Franz Welser-Most conducts the Cleveland Orchestra (Photo courtesy of Roy Thomson Hall)
Stravinsky's The Nightingale and Other Short Fables
, directed by Robert Lepage (photo: Michael Cooper)
For opera fans, the big news this week continues to be the COC production of Stravinsky's The Nightingale and Other Short Fables, directed by Robert Lepage. It opened on Saturday and it was a complete triumph. It was what an operatic experience should be but rarely is - one that dazzles, surprises, delights and inspires, all at the same time. Lepage turned operatic conventions upside down with a myriad of novel ideas regarding presentations, incorporating elements previously untouched and unrealized in the western opera. If you were struck by his Damnation of Faust at the Met last season, he has outdone himself here. The singing was uniformly excellent, particularly the clear, bell-like tones of Russian soprano Olga Peretyatko, whom I heard last year in Valencia, Spain, in the recording sessions I covered of Frederic Chaslin's new opera Wuthering Heights. She impressed me then, but she is even better here - this high coloratura role is tailor-made for her. As the Canadian reviewer for Opera, a UK magazine, I will write a full review there to be published in a future issue. As I understand it, all the tickets are pretty much sold, but there may be returns, so do check the COC website for updates. Performances this week are on Oct. 20, 22, and 24 at the Four Seasons Centre. The other show, Puccini's Madama Butterfly, continues on Oct. 21, 23, and 25. I have seen it twice already, and I am told that in recent performances, the audience have been extremely enthusiastic.

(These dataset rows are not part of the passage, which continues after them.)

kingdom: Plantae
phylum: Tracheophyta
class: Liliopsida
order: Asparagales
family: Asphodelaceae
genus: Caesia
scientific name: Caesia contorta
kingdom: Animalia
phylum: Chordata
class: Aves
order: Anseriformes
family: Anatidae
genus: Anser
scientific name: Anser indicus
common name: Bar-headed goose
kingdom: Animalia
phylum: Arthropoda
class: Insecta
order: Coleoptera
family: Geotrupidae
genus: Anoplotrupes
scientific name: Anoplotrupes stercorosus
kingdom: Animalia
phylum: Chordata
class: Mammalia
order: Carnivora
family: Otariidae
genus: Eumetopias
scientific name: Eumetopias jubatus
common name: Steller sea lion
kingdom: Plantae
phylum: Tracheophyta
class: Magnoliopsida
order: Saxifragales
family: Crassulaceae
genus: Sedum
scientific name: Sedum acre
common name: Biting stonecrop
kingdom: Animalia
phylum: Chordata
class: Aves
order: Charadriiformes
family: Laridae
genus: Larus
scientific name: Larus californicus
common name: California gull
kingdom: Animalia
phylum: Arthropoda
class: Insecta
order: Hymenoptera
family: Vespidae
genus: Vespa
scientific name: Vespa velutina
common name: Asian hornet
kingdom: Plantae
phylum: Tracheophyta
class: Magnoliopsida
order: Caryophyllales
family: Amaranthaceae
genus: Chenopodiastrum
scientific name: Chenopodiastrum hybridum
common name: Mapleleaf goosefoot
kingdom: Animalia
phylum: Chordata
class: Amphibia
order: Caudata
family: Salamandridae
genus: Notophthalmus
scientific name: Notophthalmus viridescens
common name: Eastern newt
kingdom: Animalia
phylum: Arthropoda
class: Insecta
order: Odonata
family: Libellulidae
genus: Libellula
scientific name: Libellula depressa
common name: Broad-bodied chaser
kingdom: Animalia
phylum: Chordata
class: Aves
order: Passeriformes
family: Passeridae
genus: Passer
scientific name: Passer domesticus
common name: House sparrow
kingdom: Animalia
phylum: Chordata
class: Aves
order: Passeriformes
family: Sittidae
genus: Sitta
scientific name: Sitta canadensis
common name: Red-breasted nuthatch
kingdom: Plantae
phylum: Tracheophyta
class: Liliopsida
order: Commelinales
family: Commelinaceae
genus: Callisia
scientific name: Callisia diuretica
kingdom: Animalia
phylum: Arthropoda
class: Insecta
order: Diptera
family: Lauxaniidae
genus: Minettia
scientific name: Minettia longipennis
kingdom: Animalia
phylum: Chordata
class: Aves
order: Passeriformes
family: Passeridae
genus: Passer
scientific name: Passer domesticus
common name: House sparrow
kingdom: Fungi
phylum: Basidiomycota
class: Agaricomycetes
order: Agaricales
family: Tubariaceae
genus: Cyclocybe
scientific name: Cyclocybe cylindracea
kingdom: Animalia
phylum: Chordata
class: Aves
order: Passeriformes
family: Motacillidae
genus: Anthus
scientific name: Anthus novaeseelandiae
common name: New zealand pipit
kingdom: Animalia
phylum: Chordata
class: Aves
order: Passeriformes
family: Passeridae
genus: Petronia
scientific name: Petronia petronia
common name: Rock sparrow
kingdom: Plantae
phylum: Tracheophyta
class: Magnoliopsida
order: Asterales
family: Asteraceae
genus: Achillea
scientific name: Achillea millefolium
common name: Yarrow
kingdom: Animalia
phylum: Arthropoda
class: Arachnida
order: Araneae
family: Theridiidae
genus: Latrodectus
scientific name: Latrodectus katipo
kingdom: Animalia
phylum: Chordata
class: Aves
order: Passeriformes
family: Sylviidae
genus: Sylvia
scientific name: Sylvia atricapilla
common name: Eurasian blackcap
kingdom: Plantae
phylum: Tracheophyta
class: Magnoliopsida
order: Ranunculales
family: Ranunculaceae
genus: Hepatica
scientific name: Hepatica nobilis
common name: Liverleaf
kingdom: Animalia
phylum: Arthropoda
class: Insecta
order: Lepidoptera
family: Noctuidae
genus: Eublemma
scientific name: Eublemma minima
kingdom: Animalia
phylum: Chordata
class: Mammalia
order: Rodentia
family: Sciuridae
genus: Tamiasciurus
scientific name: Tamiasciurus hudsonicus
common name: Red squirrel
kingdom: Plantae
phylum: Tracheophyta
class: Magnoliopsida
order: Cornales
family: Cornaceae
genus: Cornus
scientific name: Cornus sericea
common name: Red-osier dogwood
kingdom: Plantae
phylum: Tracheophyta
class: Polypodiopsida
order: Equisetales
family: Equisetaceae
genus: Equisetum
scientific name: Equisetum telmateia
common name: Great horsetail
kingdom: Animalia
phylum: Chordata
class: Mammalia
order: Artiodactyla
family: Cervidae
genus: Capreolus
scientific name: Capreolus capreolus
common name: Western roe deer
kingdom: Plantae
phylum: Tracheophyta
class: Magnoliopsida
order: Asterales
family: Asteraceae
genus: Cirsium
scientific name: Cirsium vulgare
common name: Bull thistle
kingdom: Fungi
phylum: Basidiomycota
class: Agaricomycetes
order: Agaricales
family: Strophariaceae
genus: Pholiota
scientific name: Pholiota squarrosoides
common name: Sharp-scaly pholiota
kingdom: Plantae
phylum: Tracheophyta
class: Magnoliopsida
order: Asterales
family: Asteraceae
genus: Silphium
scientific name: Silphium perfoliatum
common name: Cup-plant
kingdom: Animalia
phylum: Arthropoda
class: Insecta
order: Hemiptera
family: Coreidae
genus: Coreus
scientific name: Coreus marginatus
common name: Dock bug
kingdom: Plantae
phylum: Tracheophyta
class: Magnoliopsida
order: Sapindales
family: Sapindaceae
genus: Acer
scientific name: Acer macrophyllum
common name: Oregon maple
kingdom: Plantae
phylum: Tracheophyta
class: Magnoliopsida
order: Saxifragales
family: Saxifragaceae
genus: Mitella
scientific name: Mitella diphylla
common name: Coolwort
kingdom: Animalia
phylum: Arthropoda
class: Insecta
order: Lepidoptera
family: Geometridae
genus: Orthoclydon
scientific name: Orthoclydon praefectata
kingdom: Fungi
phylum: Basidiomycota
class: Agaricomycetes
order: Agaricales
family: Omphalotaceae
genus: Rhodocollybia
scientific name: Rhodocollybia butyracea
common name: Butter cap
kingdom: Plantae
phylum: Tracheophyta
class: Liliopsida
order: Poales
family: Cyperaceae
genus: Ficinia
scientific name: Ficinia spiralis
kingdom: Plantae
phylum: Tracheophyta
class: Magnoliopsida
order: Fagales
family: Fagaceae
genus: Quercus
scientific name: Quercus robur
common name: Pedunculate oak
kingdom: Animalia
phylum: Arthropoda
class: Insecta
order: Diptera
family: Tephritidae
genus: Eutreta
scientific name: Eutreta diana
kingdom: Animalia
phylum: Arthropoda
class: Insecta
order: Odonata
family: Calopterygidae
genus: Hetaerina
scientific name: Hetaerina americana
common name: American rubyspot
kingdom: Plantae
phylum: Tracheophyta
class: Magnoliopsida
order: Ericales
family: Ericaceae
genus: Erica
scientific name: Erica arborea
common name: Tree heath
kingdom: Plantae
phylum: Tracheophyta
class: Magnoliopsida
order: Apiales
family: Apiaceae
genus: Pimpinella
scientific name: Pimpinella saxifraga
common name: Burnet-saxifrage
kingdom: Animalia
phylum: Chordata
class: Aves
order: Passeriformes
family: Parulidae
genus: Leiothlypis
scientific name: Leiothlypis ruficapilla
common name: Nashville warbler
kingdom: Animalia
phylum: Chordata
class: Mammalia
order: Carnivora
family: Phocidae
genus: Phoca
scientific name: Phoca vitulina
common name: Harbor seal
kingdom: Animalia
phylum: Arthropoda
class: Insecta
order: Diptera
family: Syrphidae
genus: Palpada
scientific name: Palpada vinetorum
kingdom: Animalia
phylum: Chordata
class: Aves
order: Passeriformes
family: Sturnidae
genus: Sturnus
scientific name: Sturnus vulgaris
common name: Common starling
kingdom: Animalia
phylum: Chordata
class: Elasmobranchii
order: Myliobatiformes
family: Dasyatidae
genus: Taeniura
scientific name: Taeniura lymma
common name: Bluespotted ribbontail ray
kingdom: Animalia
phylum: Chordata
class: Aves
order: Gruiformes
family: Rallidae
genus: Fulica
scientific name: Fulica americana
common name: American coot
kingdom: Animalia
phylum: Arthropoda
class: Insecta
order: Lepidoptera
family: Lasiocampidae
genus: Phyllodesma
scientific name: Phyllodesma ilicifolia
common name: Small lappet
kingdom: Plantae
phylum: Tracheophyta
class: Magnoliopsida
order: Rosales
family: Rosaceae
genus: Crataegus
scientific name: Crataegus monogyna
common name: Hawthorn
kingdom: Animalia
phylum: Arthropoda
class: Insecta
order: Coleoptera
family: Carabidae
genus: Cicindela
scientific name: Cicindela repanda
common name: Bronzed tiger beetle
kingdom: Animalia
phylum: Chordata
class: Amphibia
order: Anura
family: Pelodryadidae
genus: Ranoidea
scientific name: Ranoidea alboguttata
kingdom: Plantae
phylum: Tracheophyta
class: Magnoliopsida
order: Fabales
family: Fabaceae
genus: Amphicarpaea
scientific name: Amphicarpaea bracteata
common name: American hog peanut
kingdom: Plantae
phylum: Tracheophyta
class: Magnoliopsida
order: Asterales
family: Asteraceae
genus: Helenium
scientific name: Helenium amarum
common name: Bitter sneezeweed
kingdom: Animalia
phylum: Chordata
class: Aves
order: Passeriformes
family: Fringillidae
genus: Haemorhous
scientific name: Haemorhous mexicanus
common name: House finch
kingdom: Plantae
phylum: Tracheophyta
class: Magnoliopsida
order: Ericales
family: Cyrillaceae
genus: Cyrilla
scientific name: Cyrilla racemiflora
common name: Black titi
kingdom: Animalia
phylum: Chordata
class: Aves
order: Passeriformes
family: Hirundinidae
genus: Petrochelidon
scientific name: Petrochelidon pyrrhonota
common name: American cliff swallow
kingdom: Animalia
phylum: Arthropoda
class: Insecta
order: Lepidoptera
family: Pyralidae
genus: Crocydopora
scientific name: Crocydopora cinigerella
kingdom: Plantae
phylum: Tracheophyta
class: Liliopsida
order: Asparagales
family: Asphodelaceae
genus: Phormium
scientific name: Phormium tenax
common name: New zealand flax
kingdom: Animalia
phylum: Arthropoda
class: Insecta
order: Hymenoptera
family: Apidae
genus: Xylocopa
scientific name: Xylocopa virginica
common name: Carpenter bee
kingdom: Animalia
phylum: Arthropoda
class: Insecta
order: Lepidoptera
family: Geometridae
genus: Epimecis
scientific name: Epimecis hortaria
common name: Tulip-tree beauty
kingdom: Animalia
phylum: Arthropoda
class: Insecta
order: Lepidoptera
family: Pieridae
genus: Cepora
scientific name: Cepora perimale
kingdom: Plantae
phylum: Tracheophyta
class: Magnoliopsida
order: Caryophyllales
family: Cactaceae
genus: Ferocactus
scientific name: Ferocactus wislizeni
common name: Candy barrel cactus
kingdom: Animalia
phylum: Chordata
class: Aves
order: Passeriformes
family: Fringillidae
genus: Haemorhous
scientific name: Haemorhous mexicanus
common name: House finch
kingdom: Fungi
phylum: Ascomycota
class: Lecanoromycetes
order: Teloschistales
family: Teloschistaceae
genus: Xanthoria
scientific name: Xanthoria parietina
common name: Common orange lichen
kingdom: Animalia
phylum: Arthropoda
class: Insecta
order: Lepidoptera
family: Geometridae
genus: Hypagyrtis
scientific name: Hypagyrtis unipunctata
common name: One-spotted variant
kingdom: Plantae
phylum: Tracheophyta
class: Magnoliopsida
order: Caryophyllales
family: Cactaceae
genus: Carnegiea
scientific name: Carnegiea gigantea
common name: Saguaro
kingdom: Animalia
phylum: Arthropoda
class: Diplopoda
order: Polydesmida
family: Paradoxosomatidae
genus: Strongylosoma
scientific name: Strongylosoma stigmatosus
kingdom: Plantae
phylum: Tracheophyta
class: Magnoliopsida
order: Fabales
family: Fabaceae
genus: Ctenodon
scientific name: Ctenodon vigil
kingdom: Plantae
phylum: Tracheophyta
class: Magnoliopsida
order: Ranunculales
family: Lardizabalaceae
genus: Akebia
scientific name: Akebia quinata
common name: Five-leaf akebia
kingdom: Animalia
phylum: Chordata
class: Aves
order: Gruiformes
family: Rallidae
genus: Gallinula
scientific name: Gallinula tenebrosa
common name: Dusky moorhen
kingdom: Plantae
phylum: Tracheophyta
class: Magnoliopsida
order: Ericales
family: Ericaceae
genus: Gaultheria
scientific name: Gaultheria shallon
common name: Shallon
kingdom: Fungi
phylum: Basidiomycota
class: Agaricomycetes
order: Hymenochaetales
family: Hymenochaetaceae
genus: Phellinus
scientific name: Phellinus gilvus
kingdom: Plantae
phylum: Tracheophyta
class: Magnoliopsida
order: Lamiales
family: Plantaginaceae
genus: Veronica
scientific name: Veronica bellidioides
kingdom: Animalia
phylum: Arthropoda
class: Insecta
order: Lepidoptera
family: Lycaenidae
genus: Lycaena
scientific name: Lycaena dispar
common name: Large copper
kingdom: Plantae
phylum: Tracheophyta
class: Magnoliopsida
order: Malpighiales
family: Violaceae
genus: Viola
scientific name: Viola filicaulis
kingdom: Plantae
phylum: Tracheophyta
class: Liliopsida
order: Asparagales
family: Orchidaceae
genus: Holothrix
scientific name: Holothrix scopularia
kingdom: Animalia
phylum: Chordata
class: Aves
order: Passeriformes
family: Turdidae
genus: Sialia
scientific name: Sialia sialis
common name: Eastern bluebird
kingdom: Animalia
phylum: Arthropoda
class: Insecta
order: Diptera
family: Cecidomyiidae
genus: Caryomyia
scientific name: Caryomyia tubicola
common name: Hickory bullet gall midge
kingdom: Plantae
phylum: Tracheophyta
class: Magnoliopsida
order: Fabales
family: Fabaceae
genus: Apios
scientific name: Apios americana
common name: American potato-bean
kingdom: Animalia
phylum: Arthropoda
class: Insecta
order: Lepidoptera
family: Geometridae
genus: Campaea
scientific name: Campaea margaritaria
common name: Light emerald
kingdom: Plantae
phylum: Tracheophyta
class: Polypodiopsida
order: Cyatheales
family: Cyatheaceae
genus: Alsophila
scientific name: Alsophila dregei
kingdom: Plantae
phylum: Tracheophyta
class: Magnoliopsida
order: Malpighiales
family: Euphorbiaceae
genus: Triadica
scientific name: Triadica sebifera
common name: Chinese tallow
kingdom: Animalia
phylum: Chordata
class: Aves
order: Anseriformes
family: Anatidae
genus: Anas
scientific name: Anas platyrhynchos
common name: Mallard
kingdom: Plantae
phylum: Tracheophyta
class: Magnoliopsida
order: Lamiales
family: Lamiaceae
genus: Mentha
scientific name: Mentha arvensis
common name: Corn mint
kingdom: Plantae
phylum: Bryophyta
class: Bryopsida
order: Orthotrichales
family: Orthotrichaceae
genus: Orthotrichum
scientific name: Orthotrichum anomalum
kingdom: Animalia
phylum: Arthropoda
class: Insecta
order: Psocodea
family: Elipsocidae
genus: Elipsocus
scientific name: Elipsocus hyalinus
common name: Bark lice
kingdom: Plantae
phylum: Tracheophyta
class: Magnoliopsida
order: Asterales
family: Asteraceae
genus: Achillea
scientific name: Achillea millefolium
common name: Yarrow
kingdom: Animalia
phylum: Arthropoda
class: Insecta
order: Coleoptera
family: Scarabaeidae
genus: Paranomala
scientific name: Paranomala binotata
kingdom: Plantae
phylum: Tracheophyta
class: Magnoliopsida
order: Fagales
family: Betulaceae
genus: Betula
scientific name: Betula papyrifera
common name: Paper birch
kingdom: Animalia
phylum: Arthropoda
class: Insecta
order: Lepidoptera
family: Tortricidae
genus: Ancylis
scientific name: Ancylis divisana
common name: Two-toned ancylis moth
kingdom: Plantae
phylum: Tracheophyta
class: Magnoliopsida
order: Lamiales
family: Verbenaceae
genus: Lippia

More operas are on offer this week. This being the Haydn bicentenary, University of Toronto Opera Division is presenting his Il Mondo della Luna, in a one-hour excerpt format, at the Richard Bradshaw Amphitheatre at the Four Seasons Centre at noon, Tuesday 20. The U of T publicity material also cites that this is the International Year of Astronomy - so it is a double celebration! It features students of the Faculty of Music, so this is a good chance to hear up and coming voices. This is a sneak preview to the fully staged production to take place on November 5-8 at the MacMillan Theatre at the Faculty of Music, University of Toronto. The COC noon hour performance is free, but as usual, you will need to arrive at least 30 minutes before to line up.
Opera in Concert will be presenting another rarity, Rossini's La Donna del Lago, one of his relatively rare forays into opera seria. It is based on the Sir Walter Scott poem and the "lady" is a real star vehicle for a prima donna who has the chops to do the florid music justice. I have never seen it fully staged, and the OIC version obviously won't be staged either. It does have a very fine soprano in Virginia Hatfield, who has developed by leaps and bounds since her COC Ensemble Days. The show is on Sunday, Oct. 25, 2:30 PM at the Jane Mallet Theatre of the St. Lawrence Centre.
Symphonically speaking, the big event this week is the appearance of the august Cleveland Orchestra on Tuesday Oct. 20 8 pm in Roy Thomson Hall. The conductor is its current music director Franz Welser-Most. On the program is Fetes, a Debussy opener, followed by Haydn Symphony No. 85 and Shostakovich Symphony No. 5. Welser-Most exudes youthful vigor combined with a well-tempered, mature style. He is a bit of a controversial figure in Cleveland, where he is adored by the public but disliked by one particular critic who was subsequently released from his long-held position at the local newspaper. You'll get to see and hear what all the fuss is about on Tuesday. Any visiting orchestra is an event and this one is not to be missed.
Finally, the equally august Toronto Mendelssohn Choir presents Handel's Israel in Egypt at the newly minted Koerner Hall, with soloists Suzie LeBlanc and James McLennan. Noel Edison leads the Festival Orchestra. I attended the Frederica von Stade Farewell there last week and can truly say this new hall is a magnificent venue, not just for its beauty but its wondrous acoustics. If you haven't been to a concert there, this would be a good choice as the hall is very acoustically choir-friendly.